We often think of generosity in terms of financial giving, which makes it difficult for children to participate and experience the blessing of meeting others’ needs. What if we broaden our definition of what it looks like to be generous? Instead of only looking at ways to raise money for a cause or give from their small allowances, we can expand children’s view of generosity by inviting them to join in and participate in meaningful ways that go beyond a concrete gift. In Luke 10:25-37, Jesus tells the classic story of the Good Samaritan—one who gave his time, resources, and skills to meet the need of a man who had been left for dead at the side of the road. How can we encourage this kind of generosity in the kids we lead?

1. The gift of words
Kind words are like honey—sweet to the soul and healthy for the body. Proverbs 16:24

Everyone is able to offer the gift of kind words. Just as medicine can heal our physical ailments, kind words can heal a discouraged heart. Children are especially good at seeing emotional needs in others and offering a hug and an “I love you” in return. Encourage kids to look for opportunities to be generous with their words. Let them know that a word of encouragement can transform someone’s day. A word of thanks can reinvigorate the spirit of giving in others. Calling a grandparent and taking time to share about your day can heal a lonely heart.

2. The gift of time
As adults, we often feel overwhelmed with our schedules. Yet, surprisingly, giving our time often offers some of the greatest rewards.
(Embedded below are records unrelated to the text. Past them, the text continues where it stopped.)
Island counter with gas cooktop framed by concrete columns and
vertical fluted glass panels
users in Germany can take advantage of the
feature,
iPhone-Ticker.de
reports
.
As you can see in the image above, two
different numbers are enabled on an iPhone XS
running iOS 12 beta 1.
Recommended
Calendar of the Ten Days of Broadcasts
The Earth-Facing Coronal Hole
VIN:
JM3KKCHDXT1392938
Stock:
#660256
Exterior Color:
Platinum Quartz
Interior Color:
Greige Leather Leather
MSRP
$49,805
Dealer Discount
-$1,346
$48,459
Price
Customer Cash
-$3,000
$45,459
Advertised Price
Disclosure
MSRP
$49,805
And, sometimes—as in the story of the Good Samaritan—the opportunity is right there in front of you. Kids can learn to be generous with their time by looking for those who have been bullied or neglected at school and offering to sit with them at lunch. They could invite a new student over after school, or donate their time to a younger student who needs help in a subject they have mastered. As we encourage kids to find ways to give their time to others, we will help build a spirit of generosity in their lives.

3. The gift of the Gospel
As the season of giving rolls around each year, it is easy to become overwhelmed by all of the advertising that tells kids they need this new toy or that new video game. Kids can easily start to feel that their lives will be incomplete without these material things, and the spirit of selfishness often overtakes the spirit of generosity. Giving a gift (like soap, socks, and school supplies) to someone who struggles to meet their basic needs can help put things in perspective. And, what if that gift could also deliver something even greater, like the hope of the Gospel? Packing a shoebox with Operation Christmas Child not only provides some basic necessities and unique treasures for a child in need in another part of the world, it opens doors to talk about the greatest gift ever given as well. A trip to the store to buy items for a shoebox gift is hands-on and practical, and also gives parents the opportunity to live out the Great Commission alongside their children. A family photo and a personal message placed in a shoebox gift can have a powerful impact for both the giver and the receiver. Once the gift is ready to send, kids are able to pray that the child who receives the gift will come to know the hope the Gospel provides to hurting hearts around the world.